Section de texte:
Une fréquence de naissances prématurées qui a doublé ou triplé ces dernières semaines, voilà ce que constatent les cliniques prénatales de Kharkiv, située dans l'Est du pays, et de Lviv, située à l'Ouest. D'après Iryna Kondratova, médecin de l'établissement oriental, le phénomène est tel qu'il représente 50 % des cas dans son service, bien que le nombre de parturientes ait, lui, drastiquement baissé si elle compare à l'avant invasion russe.
"Infections, manque de soins médicaux, mauvaise nutrition : la guerre crée des risques", alarme la soignante auprès de la BBC, dans un article relayé par Slate. La spécialiste s'occupe, entre autres nourrissons, de Polina, une nouvelle-née de 630 grammes. Un poids 5 fois inférieur à celui d'un bébé à terme.

Enregistrements fournis:

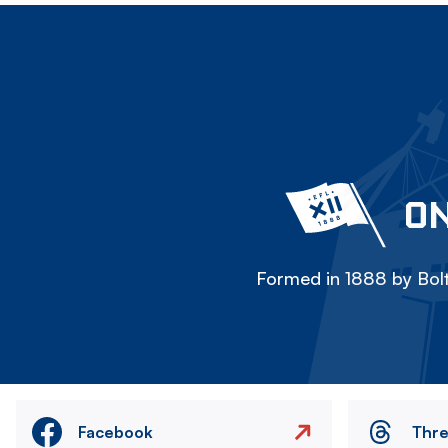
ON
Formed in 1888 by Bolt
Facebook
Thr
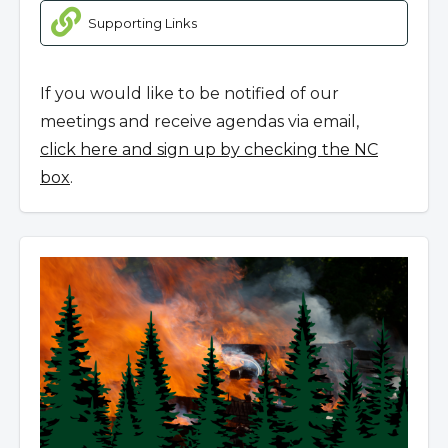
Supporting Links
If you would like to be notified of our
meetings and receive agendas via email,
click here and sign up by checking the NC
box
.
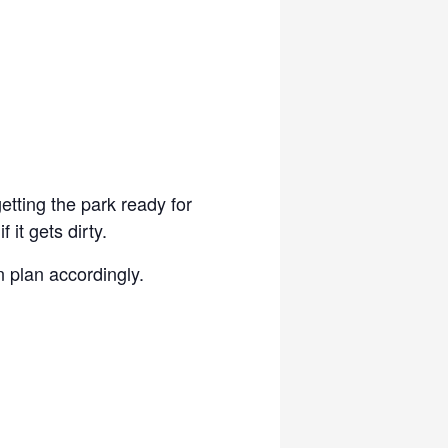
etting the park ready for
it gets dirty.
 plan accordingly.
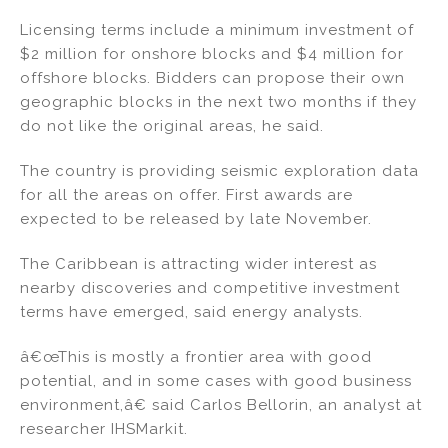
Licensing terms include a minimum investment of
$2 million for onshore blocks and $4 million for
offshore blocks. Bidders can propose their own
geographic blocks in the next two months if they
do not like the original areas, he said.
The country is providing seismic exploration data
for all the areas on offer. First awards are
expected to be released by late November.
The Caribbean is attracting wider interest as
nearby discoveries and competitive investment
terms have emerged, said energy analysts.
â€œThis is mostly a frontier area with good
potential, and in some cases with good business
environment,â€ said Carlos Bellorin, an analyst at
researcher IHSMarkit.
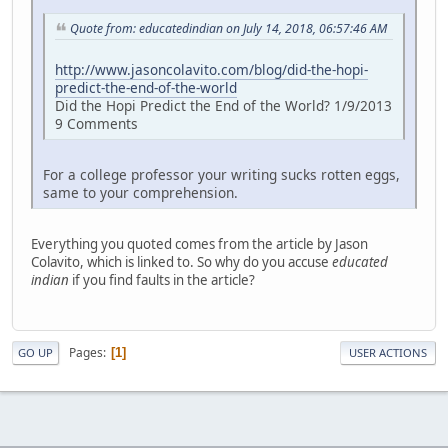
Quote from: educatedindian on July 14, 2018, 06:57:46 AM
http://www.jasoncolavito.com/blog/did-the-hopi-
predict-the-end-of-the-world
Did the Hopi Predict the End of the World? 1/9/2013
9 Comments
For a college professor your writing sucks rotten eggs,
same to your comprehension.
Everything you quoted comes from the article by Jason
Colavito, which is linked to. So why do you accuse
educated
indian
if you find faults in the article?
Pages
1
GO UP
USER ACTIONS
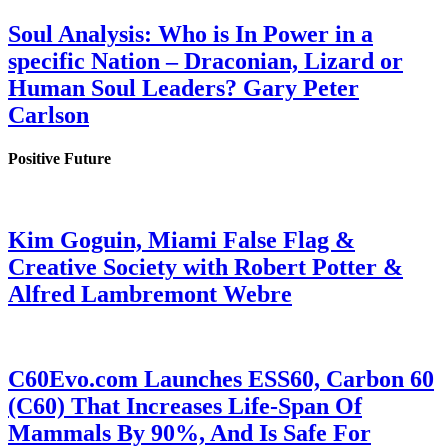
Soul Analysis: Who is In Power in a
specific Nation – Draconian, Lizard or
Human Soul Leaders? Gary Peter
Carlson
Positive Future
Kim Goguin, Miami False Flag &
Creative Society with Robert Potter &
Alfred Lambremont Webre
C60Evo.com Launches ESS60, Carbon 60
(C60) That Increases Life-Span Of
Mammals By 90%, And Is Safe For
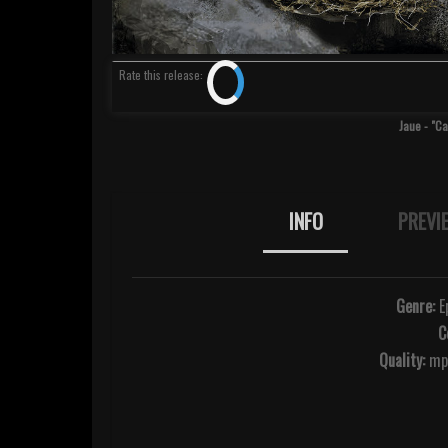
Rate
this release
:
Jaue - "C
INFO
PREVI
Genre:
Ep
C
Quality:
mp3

...

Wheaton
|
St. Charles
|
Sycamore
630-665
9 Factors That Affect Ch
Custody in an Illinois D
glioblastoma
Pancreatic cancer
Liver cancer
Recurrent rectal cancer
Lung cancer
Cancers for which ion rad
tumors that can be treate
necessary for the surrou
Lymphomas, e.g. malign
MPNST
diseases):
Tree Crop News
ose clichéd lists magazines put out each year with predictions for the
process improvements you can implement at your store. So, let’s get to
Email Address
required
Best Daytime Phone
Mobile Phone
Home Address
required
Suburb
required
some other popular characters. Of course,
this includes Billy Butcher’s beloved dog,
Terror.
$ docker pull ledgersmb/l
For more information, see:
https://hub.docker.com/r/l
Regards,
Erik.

* * *

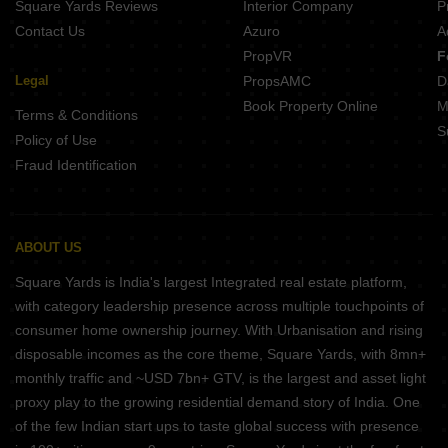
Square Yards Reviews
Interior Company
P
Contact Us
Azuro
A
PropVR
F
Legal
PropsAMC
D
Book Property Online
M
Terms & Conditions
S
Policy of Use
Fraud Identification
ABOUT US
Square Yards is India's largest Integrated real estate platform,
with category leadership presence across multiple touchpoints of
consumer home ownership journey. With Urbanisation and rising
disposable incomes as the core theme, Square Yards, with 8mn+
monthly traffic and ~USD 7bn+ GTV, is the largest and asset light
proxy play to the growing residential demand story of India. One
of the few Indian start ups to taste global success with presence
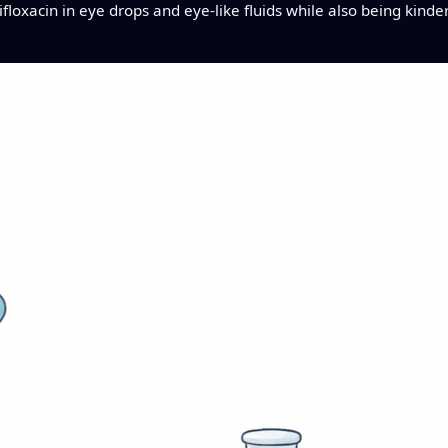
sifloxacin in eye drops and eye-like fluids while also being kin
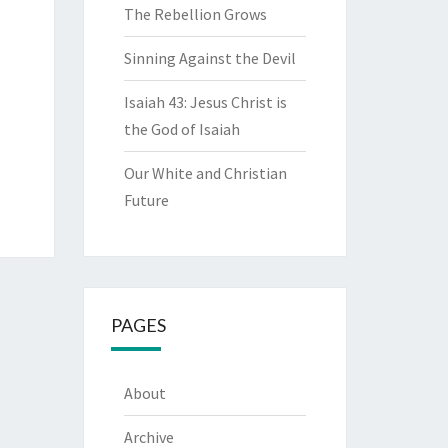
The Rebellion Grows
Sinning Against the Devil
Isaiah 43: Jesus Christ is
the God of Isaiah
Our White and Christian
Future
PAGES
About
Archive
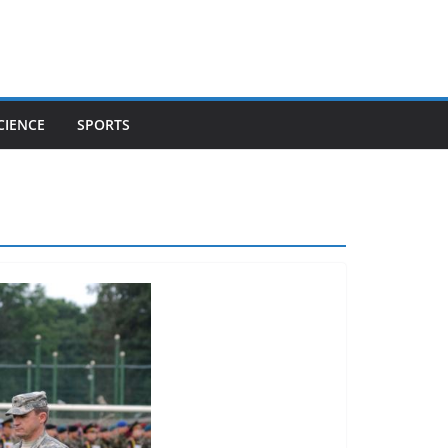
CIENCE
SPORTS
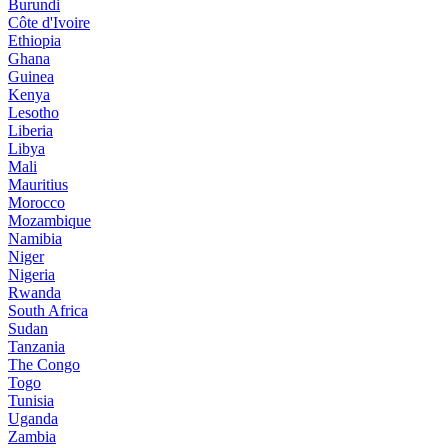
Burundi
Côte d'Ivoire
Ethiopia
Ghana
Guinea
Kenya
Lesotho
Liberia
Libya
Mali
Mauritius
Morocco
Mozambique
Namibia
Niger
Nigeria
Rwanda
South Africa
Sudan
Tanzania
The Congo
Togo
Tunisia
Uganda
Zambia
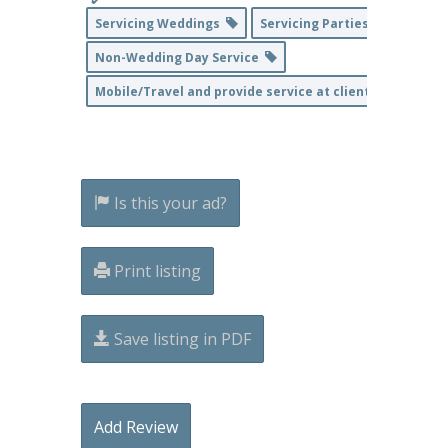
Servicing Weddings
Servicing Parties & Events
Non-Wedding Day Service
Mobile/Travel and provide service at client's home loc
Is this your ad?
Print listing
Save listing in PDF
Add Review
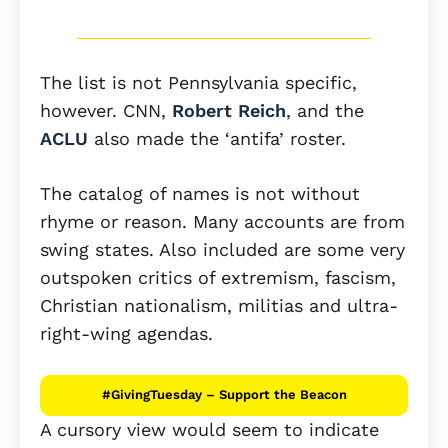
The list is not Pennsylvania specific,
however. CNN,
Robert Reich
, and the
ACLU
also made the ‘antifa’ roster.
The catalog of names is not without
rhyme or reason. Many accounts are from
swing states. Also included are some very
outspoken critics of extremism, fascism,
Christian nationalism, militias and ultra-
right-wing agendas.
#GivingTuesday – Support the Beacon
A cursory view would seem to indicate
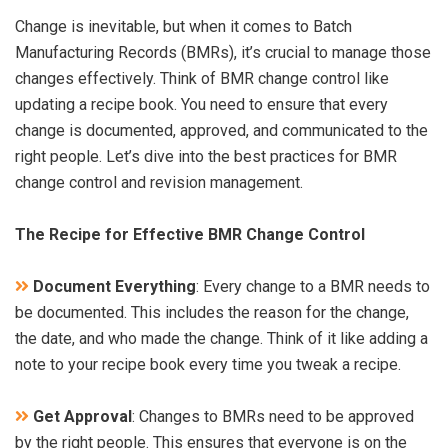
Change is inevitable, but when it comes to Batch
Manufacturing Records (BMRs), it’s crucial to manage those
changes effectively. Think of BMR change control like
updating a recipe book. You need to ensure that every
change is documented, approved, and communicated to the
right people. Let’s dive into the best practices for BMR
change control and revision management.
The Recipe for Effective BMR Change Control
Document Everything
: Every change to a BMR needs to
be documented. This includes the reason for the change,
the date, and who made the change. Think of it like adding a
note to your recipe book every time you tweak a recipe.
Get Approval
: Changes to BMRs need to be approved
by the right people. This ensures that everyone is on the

Travail demandé:
1 > Répondez à ces questions sur le texte consacré aux naissances prématurées.
(a) Dans quelles villes se trouvent les cliniques prénatales qui constatent cette hausse ?
(b) Quelle proportion des cas les naissances prématurées représentent-elles dans le service d'Iryna Kondratova ?
(c) Quel poids est indiqué pour Polina ?
2 > Rédigez la suite du texte sur les naissances prématurées, à partir de sa dernière phrase.
Les enregistrements ne servent à rien pour ce travail.

Réponses par tâche:
1 >
(a) À Kharkiv et à Lviv.
(b) 50 % des cas.
(c) 630 grammes.

2 >
"Notre taux de naissances prématurées était déjà élevé, car nous avions beaucoup de patientes [issues des territoires séparatistes] de Donetsk et de Lougansk", précise-t-elle. "Dans les zones de conflit, les femmes passent beaucoup de temps dans des sous-sols surpeuplés, où les infections sont actives. Et il est également plus difficile pour [elles] d'atteindre une aide médicale si elles en ont besoin."
A Lviv, la mère de Viktoria, née en pesant à peine 800 grammes, et de sa soeur jumelle Veronika raconte avoir vécu dans un abri niché dans les sous-sols de Kyiv avant de fuir pour la région occidentale de l'Ukraine, juste avant son accouchement à 7 semaines du terme. Pour elle, ça ne fait aucun doute : le stress de ces journées passées sous terre est en grande partie responsable de la prématurité de ses filles.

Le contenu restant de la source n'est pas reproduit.